Haligiannis, 470 F. Supp. 2d at 386. However, "the Haligiannis factors . . . have not been deemed an exhaustive list by [the Second Circuit] and are not to be taken as talismanic." SEC v. Rajaratnam, 918 F.3d 36, 45 (2d Cir. 2019) (citations omitted); see also SEC v. Opulentica, LLC, 479 F.Supp.2d 319, 331 (S.D.N.Y. 2007) ("While these factors are helpful in characterizing a particular defendant's actions . . . each case has its own particular facts and circumstances which determine the appropriate penalty to be imposed." (quotation marks omitted)).

Here, this Court concludes that a third-tier penalty is appropriate. Indeed, as noted above, between February 2012 and May 2014, Pittera's conduct "involved fraud, deceit, [and] manipulation" because he repeatedly drafted and certified misleading OTC Disclosures. In doing so, Pittera "created a significant risk of substantial losses" to investors, who were unaware that Terminus was controlled, in part, by fraudsters. And that "significant risk" ultimately materialized through—among other consequences—Doumanis's misappropriation of nearly $600,000 of Terminus investor funds. (Compl. ¶ 52.)

Having determined that a third-tier penalty is appropriate, this Court next decides the amount of that penalty. Although the Commission seeks a $150,000 penalty, this Court declines to impose that amount. To be sure, the Haligiannis factors overwhelmingly weigh in favor of a hefty penalty. Pittera's conduct was egregious, willful, recurrent, and caused investor losses. Pittera, however, has represented to this Court that he currently "live[s] from client to client" as a solo legal practitioner. (Decl. of Joseph L. Pittera in Opp'n to Civil Penalty, ECF No. 98 ("Pittera Decl."), ¶ 19.) He has no savings or investments, does not own a home, and his wife is ill. (Pittera Decl. ¶ 19.) Notably, the Second Circuit has concluded "[without] hesitation. . . that[] in calculating the size of a penalty necessary to deter misconduct, the extent of a defendant's wealth is a relevant consideration." Rajaratnam, 918 F.3d at 45; see also SEC v. Juno Mother Earth Asset Mgmt., LLC., 2014 WL 1325912, at *5 (S.D.N.Y. Mar. 31, 2014) (imposing reduced penalty "[g]iven defendants['] demonstrated current and future financial condition and also [the need] to have the penalties within the realm of reason"); SEC v.
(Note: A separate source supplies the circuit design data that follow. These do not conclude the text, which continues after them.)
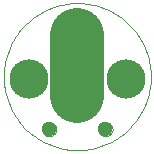
<source format=gbs>
G75*
%MOIN*%
%OFA0B0*%
%FSLAX24Y24*%
%IPPOS*%
%LPD*%
%AMOC8*
5,1,8,0,0,1.08239X$1,22.5*
%
%ADD10C,0.0000*%
%ADD11C,0.0512*%
%ADD12C,0.0010*%
%ADD13C,0.1306*%
%ADD14C,0.1790*%
D10*
X001396Y001875D02*
X001398Y001905D01*
X001404Y001935D01*
X001413Y001964D01*
X001426Y001991D01*
X001443Y002016D01*
X001462Y002039D01*
X001485Y002060D01*
X001510Y002077D01*
X001536Y002091D01*
X001565Y002101D01*
X001594Y002108D01*
X001624Y002111D01*
X001655Y002110D01*
X001685Y002105D01*
X001714Y002096D01*
X001741Y002084D01*
X001767Y002069D01*
X001791Y002050D01*
X001812Y002028D01*
X001830Y002004D01*
X001845Y001977D01*
X001856Y001949D01*
X001864Y001920D01*
X001868Y001890D01*
X001868Y001860D01*
X001864Y001830D01*
X001856Y001801D01*
X001845Y001773D01*
X001830Y001746D01*
X001812Y001722D01*
X001791Y001700D01*
X001767Y001681D01*
X001741Y001666D01*
X001714Y001654D01*
X001685Y001645D01*
X001655Y001640D01*
X001624Y001639D01*
X001594Y001642D01*
X001565Y001649D01*
X001536Y001659D01*
X001510Y001673D01*
X001485Y001690D01*
X001462Y001711D01*
X001443Y001734D01*
X001426Y001759D01*
X001413Y001786D01*
X001404Y001815D01*
X001398Y001845D01*
X001396Y001875D01*
X003271Y001875D02*
X003273Y001905D01*
X003279Y001935D01*
X003288Y001964D01*
X003301Y001991D01*
X003318Y002016D01*
X003337Y002039D01*
X003360Y002060D01*
X003385Y002077D01*
X003411Y002091D01*
X003440Y002101D01*
X003469Y002108D01*
X003499Y002111D01*
X003530Y002110D01*
X003560Y002105D01*
X003589Y002096D01*
X003616Y002084D01*
X003642Y002069D01*
X003666Y002050D01*
X003687Y002028D01*
X003705Y002004D01*
X003720Y001977D01*
X003731Y001949D01*
X003739Y001920D01*
X003743Y001890D01*
X003743Y001860D01*
X003739Y001830D01*
X003731Y001801D01*
X003720Y001773D01*
X003705Y001746D01*
X003687Y001722D01*
X003666Y001700D01*
X003642Y001681D01*
X003616Y001666D01*
X003589Y001654D01*
X003560Y001645D01*
X003530Y001640D01*
X003499Y001639D01*
X003469Y001642D01*
X003440Y001649D01*
X003411Y001659D01*
X003385Y001673D01*
X003360Y001690D01*
X003337Y001711D01*
X003318Y001734D01*
X003301Y001759D01*
X003288Y001786D01*
X003279Y001815D01*
X003273Y001845D01*
X003271Y001875D01*
D11*
X001632Y001875D03*
X003507Y001875D03*
D12*
X000119Y003625D02*
X000121Y003724D01*
X000127Y003822D01*
X000137Y003920D01*
X000151Y004018D01*
X000169Y004115D01*
X000190Y004211D01*
X000216Y004307D01*
X000245Y004401D01*
X000278Y004494D01*
X000315Y004585D01*
X000356Y004675D01*
X000400Y004764D01*
X000447Y004850D01*
X000498Y004934D01*
X000553Y005017D01*
X000610Y005097D01*
X000671Y005174D01*
X000735Y005250D01*
X000802Y005322D01*
X000872Y005392D01*
X000944Y005459D01*
X001020Y005523D01*
X001097Y005584D01*
X001177Y005641D01*
X001260Y005696D01*
X001344Y005747D01*
X001430Y005794D01*
X001519Y005838D01*
X001609Y005879D01*
X001700Y005916D01*
X001793Y005949D01*
X001887Y005978D01*
X001983Y006004D01*
X002079Y006025D01*
X002176Y006043D01*
X002274Y006057D01*
X002372Y006067D01*
X002470Y006073D01*
X002569Y006075D01*
X002668Y006073D01*
X002766Y006067D01*
X002864Y006057D01*
X002962Y006043D01*
X003059Y006025D01*
X003155Y006004D01*
X003251Y005978D01*
X003345Y005949D01*
X003438Y005916D01*
X003529Y005879D01*
X003619Y005838D01*
X003708Y005794D01*
X003794Y005747D01*
X003878Y005696D01*
X003961Y005641D01*
X004041Y005584D01*
X004118Y005523D01*
X004194Y005459D01*
X004266Y005392D01*
X004336Y005322D01*
X004403Y005250D01*
X004467Y005174D01*
X004528Y005097D01*
X004585Y005017D01*
X004640Y004934D01*
X004691Y004850D01*
X004738Y004764D01*
X004782Y004675D01*
X004823Y004585D01*
X004860Y004494D01*
X004893Y004401D01*
X004922Y004307D01*
X004948Y004211D01*
X004969Y004115D01*
X004987Y004018D01*
X005001Y003920D01*
X005011Y003822D01*
X005017Y003724D01*
X005019Y003625D01*
X005017Y003526D01*
X005011Y003428D01*
X005001Y003330D01*
X004987Y003232D01*
X004969Y003135D01*
X004948Y003039D01*
X004922Y002943D01*
X004893Y002849D01*
X004860Y002756D01*
X004823Y002665D01*
X004782Y002575D01*
X004738Y002486D01*
X004691Y002400D01*
X004640Y002316D01*
X004585Y002233D01*
X004528Y002153D01*
X004467Y002076D01*
X004403Y002000D01*
X004336Y001928D01*
X004266Y001858D01*
X004194Y001791D01*
X004118Y001727D01*
X004041Y001666D01*
X003961Y001609D01*
X003878Y001554D01*
X003794Y001503D01*
X003708Y001456D01*
X003619Y001412D01*
X003529Y001371D01*
X003438Y001334D01*
X003345Y001301D01*
X003251Y001272D01*
X003155Y001246D01*
X003059Y001225D01*
X002962Y001207D01*
X002864Y001193D01*
X002766Y001183D01*
X002668Y001177D01*
X002569Y001175D01*
X002470Y001177D01*
X002372Y001183D01*
X002274Y001193D01*
X002176Y001207D01*
X002079Y001225D01*
X001983Y001246D01*
X001887Y001272D01*
X001793Y001301D01*
X001700Y001334D01*
X001609Y001371D01*
X001519Y001412D01*
X001430Y001456D01*
X001344Y001503D01*
X001260Y001554D01*
X001177Y001609D01*
X001097Y001666D01*
X001020Y001727D01*
X000944Y001791D01*
X000872Y001858D01*
X000802Y001928D01*
X000735Y002000D01*
X000671Y002076D01*
X000610Y002153D01*
X000553Y002233D01*
X000498Y002316D01*
X000447Y002400D01*
X000400Y002486D01*
X000356Y002575D01*
X000315Y002665D01*
X000278Y002756D01*
X000245Y002849D01*
X000216Y002943D01*
X000190Y003039D01*
X000169Y003135D01*
X000151Y003232D01*
X000137Y003330D01*
X000127Y003428D01*
X000121Y003526D01*
X000119Y003625D01*
D13*
X000944Y003562D03*
X004194Y003562D03*
D14*
X002569Y002975D02*
X002569Y005025D01*
M02*

</source>
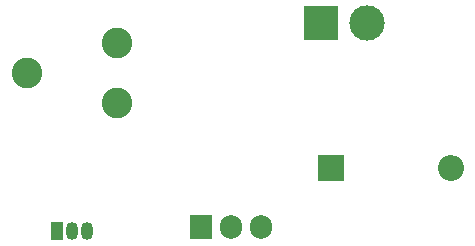
<source format=gbr>
%TF.GenerationSoftware,KiCad,Pcbnew,9.0.0*%
%TF.CreationDate,2025-03-25T11:32:13+05:30*%
%TF.ProjectId,solarpannel_project,736f6c61-7270-4616-9e6e-656c5f70726f,rev?*%
%TF.SameCoordinates,Original*%
%TF.FileFunction,Soldermask,Bot*%
%TF.FilePolarity,Negative*%
%FSLAX46Y46*%
G04 Gerber Fmt 4.6, Leading zero omitted, Abs format (unit mm)*
G04 Created by KiCad (PCBNEW 9.0.0) date 2025-03-25 11:32:13*
%MOMM*%
%LPD*%
G01*
G04 APERTURE LIST*
%ADD10C,2.590800*%
%ADD11C,3.000000*%
%ADD12R,3.000000X3.000000*%
%ADD13O,2.200000X2.200000*%
%ADD14R,2.200000X2.200000*%
%ADD15O,1.905000X2.000000*%
%ADD16R,1.905000X2.000000*%
%ADD17O,1.050000X1.500000*%
%ADD18R,1.050000X1.500000*%
G04 APERTURE END LIST*
D10*
%TO.C,Lithium-ion-battery1*%
X136750000Y-88040000D03*
X136750000Y-82960000D03*
X129130000Y-85500000D03*
%TD*%
D11*
%TO.C,Solarpanel1*%
X157972500Y-81250000D03*
D12*
X154092500Y-81250000D03*
%TD*%
D13*
%TO.C,D1*%
X165080000Y-93500000D03*
D14*
X154920000Y-93500000D03*
%TD*%
D15*
%TO.C,U1*%
X149000000Y-98500000D03*
X146460000Y-98500000D03*
D16*
X143920000Y-98500000D03*
%TD*%
D17*
%TO.C,Q1*%
X134270000Y-98860000D03*
X133000000Y-98860000D03*
D18*
X131730000Y-98860000D03*
%TD*%
M02*

</source>
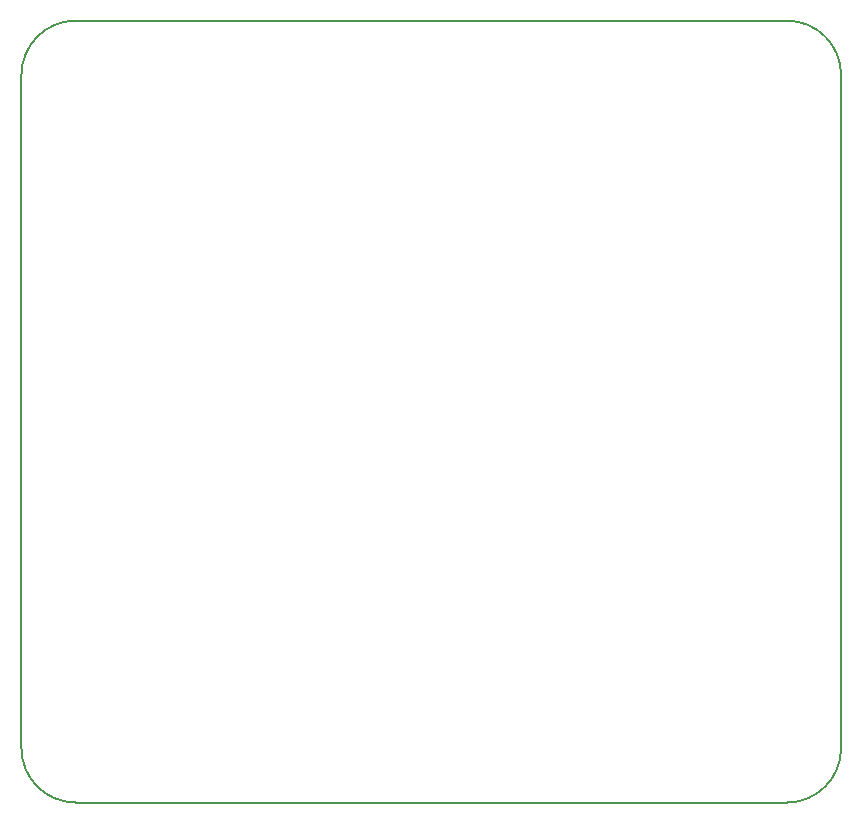
<source format=gbr>
%TF.GenerationSoftware,KiCad,Pcbnew,(5.1.9-0-10_14)*%
%TF.CreationDate,2021-04-28T14:39:26+08:00*%
%TF.ProjectId,TPT_PCB,5450545f-5043-4422-9e6b-696361645f70,rev?*%
%TF.SameCoordinates,Original*%
%TF.FileFunction,Profile,NP*%
%FSLAX46Y46*%
G04 Gerber Fmt 4.6, Leading zero omitted, Abs format (unit mm)*
G04 Created by KiCad (PCBNEW (5.1.9-0-10_14)) date 2021-04-28 14:39:26*
%MOMM*%
%LPD*%
G01*
G04 APERTURE LIST*
%TA.AperFunction,Profile*%
%ADD10C,0.150000*%
%TD*%
G04 APERTURE END LIST*
D10*
X193600000Y-122000000D02*
G75*
G02*
X189000000Y-126600000I-4600000J0D01*
G01*
X128799161Y-126600000D02*
G75*
G02*
X124200000Y-122000000I839J4600000D01*
G01*
X124200000Y-65000000D02*
G75*
G02*
X128800000Y-60400000I4600000J0D01*
G01*
X189000000Y-60400000D02*
G75*
G02*
X193600000Y-65000000I0J-4600000D01*
G01*
X128800000Y-60400000D02*
X189000000Y-60400000D01*
X193600000Y-122000000D02*
X193600000Y-65000000D01*
X128800000Y-126600000D02*
X189000000Y-126600000D01*
X124200000Y-65000000D02*
X124200000Y-122000000D01*
M02*

</source>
Credit Bancorp, Ltd., 738 F.Supp.2d 376, 391 (S.D.N.Y. 2010) (finding that defendant's "current and future financial situation preclude[d] imposing a penalty"). Taking all facts and circumstances of this action into account and exercising its informed discretion, this Court imposes a penalty of $75,000 against Pittera.

CONCLUSION

For the foregoing reasons, Pittera shall pay a civil monetary penalty of $75,000. The Clerk of Court is directed to terminate the motion pending at ECF No. 95 and mark this case as closed.

SO ORDERED.

FootNotes


1. As stated in both Pittera's settlement agreement, (ECF No. 89, Ex. 1 ¶ 3), and the August 2, 2019 judgment, (ECF No. 94, at 4-5), for the purposes of the instant motion, this Court accepts the facts alleged in the Complaint as true.
2. Prices for Terminus's common stock were quoted under the symbol "TMGY" on OTC's "Links" system. (Compl. ¶ 15.)